Franabudiga is an alternative way of writing French invented by François
BOULLION, who was inspired by the scripts of Northern India, especially
Devanagari, and who found the idea of representing both the consonant and
its vowel together in the same symbol mind-blowing.
- Type of writing system: Franabudiga is technically an abudiga, although it shows some features of a syllabary
- Direction of writing: left to right, top to bottom.

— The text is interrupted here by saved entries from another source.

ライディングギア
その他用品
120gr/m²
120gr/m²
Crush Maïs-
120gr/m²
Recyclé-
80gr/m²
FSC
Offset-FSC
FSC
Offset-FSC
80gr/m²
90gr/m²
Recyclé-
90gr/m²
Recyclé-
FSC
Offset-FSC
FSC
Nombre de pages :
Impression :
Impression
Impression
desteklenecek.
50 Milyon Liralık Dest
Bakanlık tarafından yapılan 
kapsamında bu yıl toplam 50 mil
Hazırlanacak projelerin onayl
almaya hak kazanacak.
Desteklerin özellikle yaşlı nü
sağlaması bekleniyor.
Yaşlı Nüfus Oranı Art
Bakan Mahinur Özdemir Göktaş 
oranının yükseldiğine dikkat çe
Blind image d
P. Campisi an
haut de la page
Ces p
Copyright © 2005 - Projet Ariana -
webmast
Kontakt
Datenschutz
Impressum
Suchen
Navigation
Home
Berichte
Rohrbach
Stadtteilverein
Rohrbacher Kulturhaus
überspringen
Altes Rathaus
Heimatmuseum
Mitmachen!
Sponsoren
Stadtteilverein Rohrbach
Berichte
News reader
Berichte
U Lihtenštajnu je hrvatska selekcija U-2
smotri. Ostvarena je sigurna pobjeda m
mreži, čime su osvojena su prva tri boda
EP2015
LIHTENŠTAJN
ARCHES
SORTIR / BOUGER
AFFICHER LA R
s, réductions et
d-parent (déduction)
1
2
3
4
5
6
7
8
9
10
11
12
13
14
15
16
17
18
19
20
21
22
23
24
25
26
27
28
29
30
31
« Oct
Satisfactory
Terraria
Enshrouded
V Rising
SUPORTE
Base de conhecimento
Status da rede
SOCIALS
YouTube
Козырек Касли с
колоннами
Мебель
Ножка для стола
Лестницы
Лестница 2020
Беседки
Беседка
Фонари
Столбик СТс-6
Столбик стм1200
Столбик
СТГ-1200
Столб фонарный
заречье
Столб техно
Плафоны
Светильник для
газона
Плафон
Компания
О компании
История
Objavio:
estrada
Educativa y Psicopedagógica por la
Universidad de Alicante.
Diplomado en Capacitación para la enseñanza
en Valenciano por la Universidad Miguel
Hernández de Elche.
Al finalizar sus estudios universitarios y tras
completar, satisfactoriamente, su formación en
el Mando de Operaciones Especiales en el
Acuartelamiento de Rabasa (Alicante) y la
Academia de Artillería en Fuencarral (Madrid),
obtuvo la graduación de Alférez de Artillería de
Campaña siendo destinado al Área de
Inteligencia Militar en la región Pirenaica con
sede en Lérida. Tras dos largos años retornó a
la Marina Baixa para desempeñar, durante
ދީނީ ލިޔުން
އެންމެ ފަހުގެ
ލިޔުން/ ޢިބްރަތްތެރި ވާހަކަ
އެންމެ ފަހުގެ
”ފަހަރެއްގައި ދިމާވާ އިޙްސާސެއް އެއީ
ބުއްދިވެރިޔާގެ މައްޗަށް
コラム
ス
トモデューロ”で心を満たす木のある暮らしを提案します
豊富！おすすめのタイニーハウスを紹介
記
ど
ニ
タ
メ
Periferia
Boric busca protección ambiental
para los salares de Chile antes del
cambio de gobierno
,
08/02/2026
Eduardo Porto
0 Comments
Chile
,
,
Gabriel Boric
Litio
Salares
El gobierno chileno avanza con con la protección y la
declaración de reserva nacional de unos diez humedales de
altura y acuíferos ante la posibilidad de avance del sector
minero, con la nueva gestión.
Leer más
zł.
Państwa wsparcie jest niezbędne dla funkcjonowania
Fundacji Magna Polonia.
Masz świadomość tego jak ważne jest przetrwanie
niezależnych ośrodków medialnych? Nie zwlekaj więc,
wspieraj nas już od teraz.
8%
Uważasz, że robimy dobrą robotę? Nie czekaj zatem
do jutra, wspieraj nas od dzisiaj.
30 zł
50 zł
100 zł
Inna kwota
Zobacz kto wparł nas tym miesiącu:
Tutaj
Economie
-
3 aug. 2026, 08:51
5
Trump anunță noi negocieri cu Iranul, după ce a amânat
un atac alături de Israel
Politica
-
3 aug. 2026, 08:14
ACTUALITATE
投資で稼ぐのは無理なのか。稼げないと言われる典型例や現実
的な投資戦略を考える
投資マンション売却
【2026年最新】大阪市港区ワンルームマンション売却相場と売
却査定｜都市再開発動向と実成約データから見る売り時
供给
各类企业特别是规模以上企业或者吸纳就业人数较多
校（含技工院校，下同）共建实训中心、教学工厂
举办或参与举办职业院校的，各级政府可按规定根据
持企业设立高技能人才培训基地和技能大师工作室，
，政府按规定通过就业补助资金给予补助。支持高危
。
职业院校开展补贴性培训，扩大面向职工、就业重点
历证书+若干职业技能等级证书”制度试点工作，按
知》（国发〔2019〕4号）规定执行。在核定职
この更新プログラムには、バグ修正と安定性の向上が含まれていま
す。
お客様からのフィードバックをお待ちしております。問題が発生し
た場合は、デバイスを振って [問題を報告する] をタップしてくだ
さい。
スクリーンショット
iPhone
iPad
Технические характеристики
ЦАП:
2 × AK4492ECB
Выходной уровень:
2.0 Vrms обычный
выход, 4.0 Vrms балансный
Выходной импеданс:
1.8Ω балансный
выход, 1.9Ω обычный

- Used to write: French with (almost) as much phonetic accuracy as the IPA
- Designed to look attractive and to be easy to remember
Stand-alone consonnants are letters that inscribe themselves in the space
between the two imaginary horizontal lines in which we write our Latin letters
such as "a", "c", "x" or any of all these letters that have neither upstroke
nor downstroke. They transcribe the consonnants that are not followed by a
vowel (except schwa). They may transcribe a word-final consonnant, the initial
consonnant in a consonant cluster, a consonant in the middle of a consonant
cluster or a consonant followed by a schwa. The three French approximants [j],
[w] and [μ] are considered consonants, for simplicity's sake.
Stand-alone vowels are letters that have an upstroke or a downstroke.
They're used to write word-initial vowels or vowels following another vowel
(except schwas, of course, schwa-initial hiatus don't exist in French).
Combinations of a consonant and a vowel
Combinations of a consonant and a vowel, which make up all the possible
C-V possible combinations in French. In most cases, the stand-alone consonant
receives an upstroke or a downstroke representing the vowel. The system works
like adding a diacritic but it doesn't look like a diacritic. Graphically,
it's more like a ligature of the consonant with the vowel.
For aesthetic reasons, some (but not many) consonant-vowel combinations do not follow this logical pattern, and receive a different shape (often free from up or downstroke).
Tous les êtres humains naissent libres et égaux en
dignité et en droits. Ils sont doués de raison et de
conscience et doivent agir les uns envers les autres dans un esprit
All human beings are born free and equal in dignity and rights. They are endowed with
reason and conscience and should act towards one another in a spirit of brotherhood.